Most of would feel more than a little uncomfortable at the idea of a man in his early forties dating a girl not yet sixteen – especially if she insists they’re “just good friends” and he says he wants to marry her. Seems a bit…creepy.
But rugged Hollywood actor John Ireland was happy to admit to a relationship with teenage starlet Tuesday Weld, as the October 1960 edition of Photoplay magazine reports in its feature “Should a girl be sexy at 15?”.
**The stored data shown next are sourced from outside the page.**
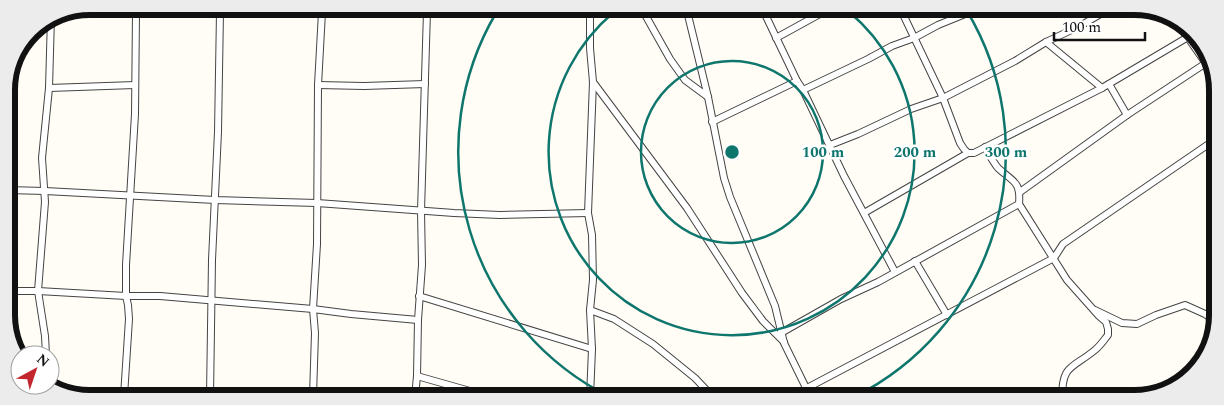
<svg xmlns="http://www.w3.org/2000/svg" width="1224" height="405" viewBox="0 0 1224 405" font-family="Spectral,serif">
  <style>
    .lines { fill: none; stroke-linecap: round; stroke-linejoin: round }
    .street-casing { stroke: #444; stroke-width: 8 }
    .street { stroke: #fff; stroke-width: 6 }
    .ring { fill: none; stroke: #0f766e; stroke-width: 2.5 }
    .rim { fill: none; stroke: #111; stroke-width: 6 }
    .centre { fill: #0f766e; stroke: #fff; stroke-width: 2.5 }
    .ring-label { font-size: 15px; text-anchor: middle; font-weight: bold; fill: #0f766e; stroke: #fff; stroke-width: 5; stroke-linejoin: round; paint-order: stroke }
  </style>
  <rect width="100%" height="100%" fill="#fffdf5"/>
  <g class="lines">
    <g class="street-casing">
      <g id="street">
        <polyline points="763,10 797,81 803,90 844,176 895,272"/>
        <polyline points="901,10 943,98 960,143 964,149 968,153 974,153 1102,88 1188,37"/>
        <polyline points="590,11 590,48 593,82 588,213 592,235 593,280 590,310 592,349 590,397"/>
        <polyline points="643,11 670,59 685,80 708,97"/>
        <polyline points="687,11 708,97 724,178 730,197 775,306 784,343 811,398"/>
        <polyline points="1177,22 1216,78"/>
        <polyline points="776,38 827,10"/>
        <polyline points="1046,42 1102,88"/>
        <polyline points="593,82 687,208 742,293 763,321 784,342"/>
        <polyline points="1109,84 1127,115"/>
        <polyline points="318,85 364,86 425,84"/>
        <polyline points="49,88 135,85"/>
        <polyline points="803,90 868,59 892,46 914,38 938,25 975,10"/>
        <polyline points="712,122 797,81"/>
        <polyline points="830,145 858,134 911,109 943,98 1015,61 1046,42 1080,26 1109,9"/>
        <path d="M985,147C989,154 993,162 998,168C1013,182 1021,181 1019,204L1067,280L1099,316L1106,322L1108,329V335C1104,340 1100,346 1095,350C1072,369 1062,364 1062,398"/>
        <polyline points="7,190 45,191 215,200 317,203 454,213 500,215 588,213"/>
        <polyline points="1020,192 1127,115 1206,63"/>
        <polyline points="864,213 968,153"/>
        <polyline points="915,261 947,315"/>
        <polyline points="8,291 38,291 126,296 160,296 313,309 351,314 418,320"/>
        <polyline points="419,296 592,349"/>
        <polyline points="590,310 614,319 653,344 695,378 713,397"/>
        <polyline points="1095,310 1122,323 1137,324 1156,315 1185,305 1205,314 1215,321"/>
        <polyline points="781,333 841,299 878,282 1019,204"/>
        <polyline points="46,355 45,336 38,291 45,202 42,158 49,88 51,17"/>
        <polyline points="417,376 491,397"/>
        <polyline points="807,388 1054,258 1063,244 1216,139"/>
        <polyline points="124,396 129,319 128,305 126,296 126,265 135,114 136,12"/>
        <polyline points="210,396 212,260 218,132 220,12"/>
        <polyline points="313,396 315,333 313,309 317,244 318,85 322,12"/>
        <polyline points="415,397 417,376 418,320 422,265 421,211 427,11"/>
      </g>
    </g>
    <use href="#street" class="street"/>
  </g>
  <g class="ring">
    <circle cx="732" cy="152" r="91"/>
    <path d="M848 11A183 183 0 1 1 614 12"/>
    <path d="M610 397A274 274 0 0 1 496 13M967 11A274 274 0 0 1 854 397"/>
  </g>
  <path d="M0 0H1224V405H0ZM90 15H1134A75 75 0 0 1 1209 90V315A75 75 0 0 1 1134 390H90A75 75 0 0 1 15 315V90A75 75 0 0 1 90 15Z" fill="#ececec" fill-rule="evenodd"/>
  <path class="rim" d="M90 15H1134A75 75 0 0 1 1209 90V315A75 75 0 0 1 1134 390H90A75 75 0 0 1 15 315V90A75 75 0 0 1 90 15Z"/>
  <circle cx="732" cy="152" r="8" class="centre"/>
  <g class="ring-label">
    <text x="823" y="157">100 m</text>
    <text x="915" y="157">200 m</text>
    <text x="1006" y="157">300 m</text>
  </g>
  <g transform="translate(35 370) rotate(40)"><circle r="24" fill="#ffffff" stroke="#a0a0a0"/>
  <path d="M0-4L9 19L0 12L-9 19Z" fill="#c4262e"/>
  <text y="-8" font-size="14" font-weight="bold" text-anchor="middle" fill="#111111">N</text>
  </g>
  <path d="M1054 32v8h91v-8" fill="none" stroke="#111111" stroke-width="2.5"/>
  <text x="1062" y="32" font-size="15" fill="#111111" stroke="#ffffff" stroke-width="4" paint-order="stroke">100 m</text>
</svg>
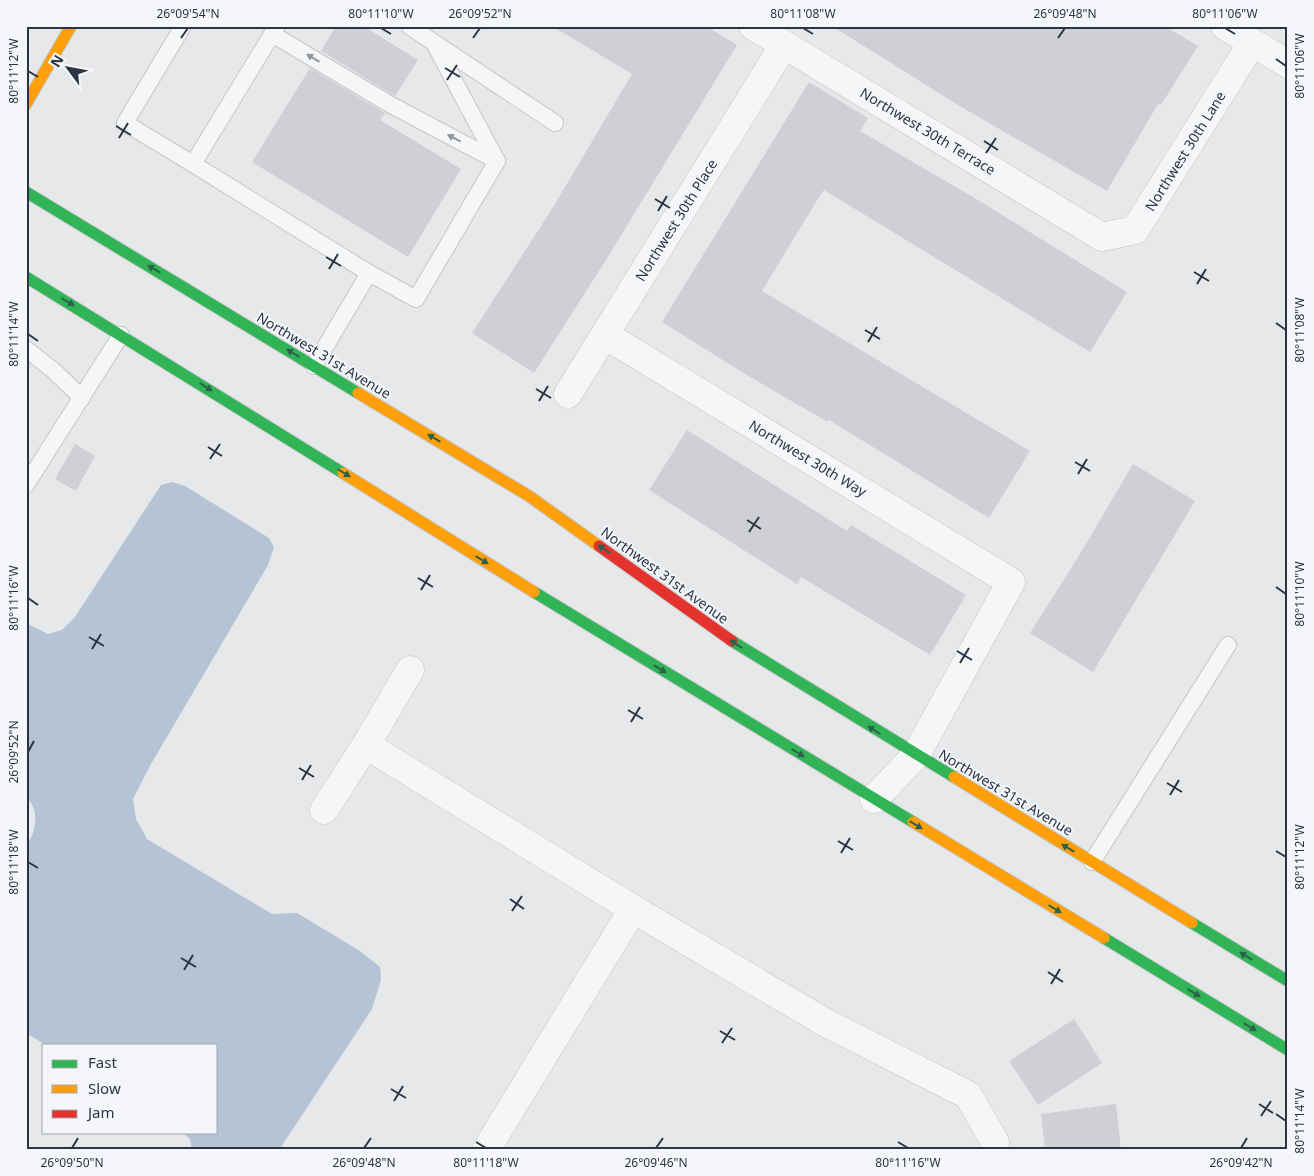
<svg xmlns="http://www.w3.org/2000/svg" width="1314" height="1176" font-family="'Noto Sans',sans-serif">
<rect width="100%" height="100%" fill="#e6e8ea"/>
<path fill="#b4c4d5" d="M172,482l13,4 84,52 5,9 -6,18 -117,199 -18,35 3,20 11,20 125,75 25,-1 63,38 20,16 1,13 -9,29 -93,141h-87l-2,-11 -8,-7h34v-87h-170l-20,-12v-186c11,-18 14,-35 0,-51v-173l22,11 14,-4 13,-13 86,-132z"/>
<g fill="#ced0d3">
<polygon points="336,26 363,26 418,60 395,96 321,51"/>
<polygon points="552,26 706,26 737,45 606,260 534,373 472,333 552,209 632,74"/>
<polygon points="832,26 1165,26 1198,46 1161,105 1158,104 1107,191 958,105"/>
<polygon points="310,68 385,113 380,120 461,169 408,257 252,162"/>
<polygon points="809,82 868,118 860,131 978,200 1127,292 1090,352 824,190 819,197 762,291 1030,451 989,518 829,420 828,422 750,377 662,322"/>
<polygon points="687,430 847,531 851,525 966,595 930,655 801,577 797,584 649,490"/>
<polygon points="75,444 95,456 76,491 55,479"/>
<polygon points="1133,464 1195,501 1093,672 1030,633 1080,554"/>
<polygon points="1074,1019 1102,1063 1038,1105 1009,1061"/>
<polygon points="1116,1104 1121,1150 1045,1150 1041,1114"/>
</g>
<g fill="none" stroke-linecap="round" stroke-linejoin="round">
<defs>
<g id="lane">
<polyline points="183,26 125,123 193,164"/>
<polyline points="277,26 193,164 369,273"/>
<polyline points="409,26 555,123"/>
<polyline points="272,34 391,105 497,161"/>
<polyline points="434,43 497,161"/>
<polyline points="26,349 53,370 82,398"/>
<polyline points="314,366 369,273 416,299 497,161"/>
<polyline points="26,485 121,335"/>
<polyline points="1092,862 1228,645"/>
</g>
<g id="street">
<polyline points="753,26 1102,237 1135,230 1252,43"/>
<polyline points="1225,26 1288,64"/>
<polyline points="605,335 1011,582 916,755 874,799"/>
<polyline points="568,394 784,45"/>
<polyline points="410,670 366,745 633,909"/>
<polyline points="324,810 366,745"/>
<polyline points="486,1150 633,909 826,1023 968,1095 995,1142 994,1150"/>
</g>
<g id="fast">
<polyline points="26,192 358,393"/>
<polyline points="26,277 343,473"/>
<polyline points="534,592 913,822"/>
<polyline points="732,641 954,777"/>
<polyline points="1192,923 1288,981"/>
<polyline points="1104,938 1288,1050"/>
</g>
<g id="slow">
<polyline points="26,104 71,26"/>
<polyline points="358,393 529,496 599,546"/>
<polyline points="343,473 534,592"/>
<polyline points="954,777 1192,923"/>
<polyline points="913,822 1104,938"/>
</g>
<polyline id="jam" points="599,546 732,641"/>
</defs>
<use href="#lane" stroke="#c4c6c8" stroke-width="18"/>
<use href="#street" stroke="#c4c6c8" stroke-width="29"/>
<use href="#fast" stroke="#c2c5c8" stroke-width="13"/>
<use href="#slow" stroke="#c2c5c8" stroke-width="13"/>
<use href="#jam" stroke="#c2c5c8" stroke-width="13"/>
<use href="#lane" stroke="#f5f6f7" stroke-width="16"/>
<use href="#street" stroke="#f5f6f7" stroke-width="28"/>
<use href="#fast" stroke="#30b455" stroke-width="11"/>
<use href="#slow" stroke="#ff9f0a" stroke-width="11"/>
<use href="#jam" stroke="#e5322d" stroke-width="11"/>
</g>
<defs><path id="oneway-solid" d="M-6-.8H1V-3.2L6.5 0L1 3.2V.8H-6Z" transform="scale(1.25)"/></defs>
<g fill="#90959e">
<use href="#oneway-solid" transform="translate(313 58) rotate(-149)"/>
<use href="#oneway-solid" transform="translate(454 138) rotate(-152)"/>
</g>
<g fill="#2d614b">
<use href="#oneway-solid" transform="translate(154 269) rotate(-149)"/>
<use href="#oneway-solid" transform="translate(68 302) rotate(31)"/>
<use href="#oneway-solid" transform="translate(293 353) rotate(-149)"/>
<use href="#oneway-solid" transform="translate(206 387) rotate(32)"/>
<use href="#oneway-solid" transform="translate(434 438) rotate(-149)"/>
<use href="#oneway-solid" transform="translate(344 473) rotate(32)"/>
<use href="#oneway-solid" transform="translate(604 549) rotate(-145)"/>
<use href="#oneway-solid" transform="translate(482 560) rotate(31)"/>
<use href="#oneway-solid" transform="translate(736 644) rotate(-148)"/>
<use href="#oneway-solid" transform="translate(660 669) rotate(31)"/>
<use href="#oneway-solid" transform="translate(874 730) rotate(-148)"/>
<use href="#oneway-solid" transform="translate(798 753) rotate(31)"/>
<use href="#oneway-solid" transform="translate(916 825) rotate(31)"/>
<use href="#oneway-solid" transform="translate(1068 848) rotate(-149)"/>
<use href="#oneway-solid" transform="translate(1055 909) rotate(31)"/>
<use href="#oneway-solid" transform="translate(1246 956) rotate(-149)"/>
<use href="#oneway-solid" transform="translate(1194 993) rotate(31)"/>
<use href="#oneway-solid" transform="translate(1250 1027) rotate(31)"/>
</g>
<path fill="none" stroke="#2b3445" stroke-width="2" d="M381,28l10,6M803,28l10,6M1225,28l10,6M181,38l7,-10M473,38l7,-10M1058,38l7,-10M1276,59l10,7M445,68l15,9M28,71l10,6M447,80l10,-15M116,126l15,9M119,138l9,-15M984,141l14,9M986,153l10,-15M655,199l15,9M658,211l9,-15M326,257l15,9M329,269l9,-15M1194,272l15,9M1197,284l9,-15M1276,323l10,7M865,330l15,9M28,334l10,7M868,342l9,-15M536,389l15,9M539,401l9,-15M208,447l14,9M210,459l10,-15M1075,462l15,9M1078,474l9,-15M747,520l14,9M749,532l10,-15M418,578l15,9M1276,587l10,7M421,590l9,-15M28,598l10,7M89,637l15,9M92,649l9,-15M957,651l15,9M960,663l9,-15M628,710l15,9M631,722l9,-15M28,752l6,-11M299,768l15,9M302,780l9,-15M1167,783l15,9M1170,795l9,-15M838,841l15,9M1276,851l10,6M841,853l9,-15M28,862l10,6M510,899l14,10M512,911l10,-15M181,958l15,9M184,970l9,-15M1048,972l15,10M1051,984l9,-15M720,1031l15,9M722,1043l10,-15M391,1089l15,9M394,1101l9,-15M1259,1104l14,9M1276,1114l10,7M1261,1116l10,-15M476,1142l10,6M898,1142l10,6M72,1148l6,-10M364,1148l7,-10M656,1148l7,-10M1241,1148l6,-10"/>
<g text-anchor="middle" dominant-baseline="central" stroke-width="4" stroke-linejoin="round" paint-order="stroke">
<g font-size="14" fill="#2b3445" stroke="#f4f6f9">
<text transform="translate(928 131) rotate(31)">Northwest 30th Terrace</text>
<text transform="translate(1185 151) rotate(-58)">Northwest 30th Lane</text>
<text transform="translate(676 220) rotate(-58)">Northwest 30th Place</text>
<text transform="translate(324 355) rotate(31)">Northwest 31st Avenue</text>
<text transform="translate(808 458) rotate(31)">Northwest 30th Way</text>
<text transform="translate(665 575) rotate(36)">Northwest 31st Avenue</text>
<text transform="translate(1006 792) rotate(31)">Northwest 31st Avenue</text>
</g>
</g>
<rect width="1314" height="1176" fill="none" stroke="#f4f6f9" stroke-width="55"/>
<rect x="42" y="1044" width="175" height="90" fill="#f4f6f9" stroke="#a4a8b1"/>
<rect x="52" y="1060" width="25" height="8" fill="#30b455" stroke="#a4a8b1"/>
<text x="88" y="1068" font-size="15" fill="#2b3445">Fast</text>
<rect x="52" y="1085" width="25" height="8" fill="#ff9f0a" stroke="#a4a8b1"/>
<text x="88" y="1094" font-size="15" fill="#2b3445">Slow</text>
<rect x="52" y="1110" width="25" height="8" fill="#e5322d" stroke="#a4a8b1"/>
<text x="88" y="1118" font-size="15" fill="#2b3445">Jam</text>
<g transform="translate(68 68) rotate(302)" stroke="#f4f6f9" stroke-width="4" paint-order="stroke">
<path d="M0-4L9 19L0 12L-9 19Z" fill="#2b3445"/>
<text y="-8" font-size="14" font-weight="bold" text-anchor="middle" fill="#2b3445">N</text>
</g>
<rect x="28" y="28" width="1258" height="1120" fill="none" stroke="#2b3445" stroke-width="2"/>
<g font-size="12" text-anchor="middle" fill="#2b3445">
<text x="188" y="18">26°09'54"N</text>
<text x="381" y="18">80°11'10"W</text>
<text x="480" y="18">26°09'52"N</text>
<text x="803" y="18">80°11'08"W</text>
<text x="1065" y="18">26°09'48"N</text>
<text x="1225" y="18">80°11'06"W</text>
<text transform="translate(1300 66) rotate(-90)" y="4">80°11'06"W</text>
<text transform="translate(14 71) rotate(-90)" y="4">80°11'12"W</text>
<text transform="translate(1300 330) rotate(-90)" y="4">80°11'08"W</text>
<text transform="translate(14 334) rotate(-90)" y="4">80°11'14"W</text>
<text transform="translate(1300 594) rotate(-90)" y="4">80°11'10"W</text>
<text transform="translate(14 598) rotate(-90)" y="4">80°11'16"W</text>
<text transform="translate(14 752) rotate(-90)" y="4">26°09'52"N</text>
<text transform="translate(1300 857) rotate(-90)" y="4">80°11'12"W</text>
<text transform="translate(14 862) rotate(-90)" y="4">80°11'18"W</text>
<text transform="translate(1300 1121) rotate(-90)" y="4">80°11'14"W</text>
<text x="72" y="1167">26°09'50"N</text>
<text x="364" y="1167">26°09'48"N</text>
<text x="486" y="1167">80°11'18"W</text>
<text x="656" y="1167">26°09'46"N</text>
<text x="908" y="1167">80°11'16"W</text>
<text x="1241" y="1167">26°09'42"N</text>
</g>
</svg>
Tuesday Weld is no ordinary girl, it must be said. John Ireland was far from the only older man she dated. By the time Tuesday 17 – and perhaps well before – she had also stepped out with Frank Sinatra (aged 45 in 1960) and band leader Ray Anthony (then in his late 30s). Tuesday appears to have been an unusually precocious teenager with a lot of sex appeal, who knew what she was up to.
As the article says
Some say she is a precocious, publicity-seeking brat in need of a good spanking…but there are others – and they are in the majority – who say she is a frighteningly mature teenager who has more sex appeal than most girls well into their twenties.
Weld and Ireland never tied the knot, and both went onto have long and successful movie careers (Weld’s last feature was a bit of a let down – the none-too-successful film Investigating Sex from 2002).
What does it tell us? Clearly the mere fact that Photoplay ran the story was because it was something odd; and then as now Hollywood stars seem to play to different rules than the rest of us when it comes to sex and romance.
But what I found particularly interesting is the attitude to taken to the men in the story. The reporter, Pat Gledhill, discusses Tuesday at length, looks into her background (did her father dying when she was three contribute to her interest in older men?), her smoking and drinking, her exhibitionist streak and so on.
At no point does the article suggest there’s anything wrong in the activities or desires of the older men – Ireland, Sinatra and Anthony – in dating a girl of Tuesday’s age when they were in their late 30s or 40s. It’s difficult to tell from just one article, of course, but might it be that the biggest change this piece highlights between 1960 and today is the attitude society takes towards older men with an interest in teenage girls?
The article is slightly confusing in that is written throughout as if Tuesday Weld was 15 at the time of writing and refers to her age over and over again. However, Weld was born in August 1943, which would make her late-16 or just-turned-17 at the time the magazine was published.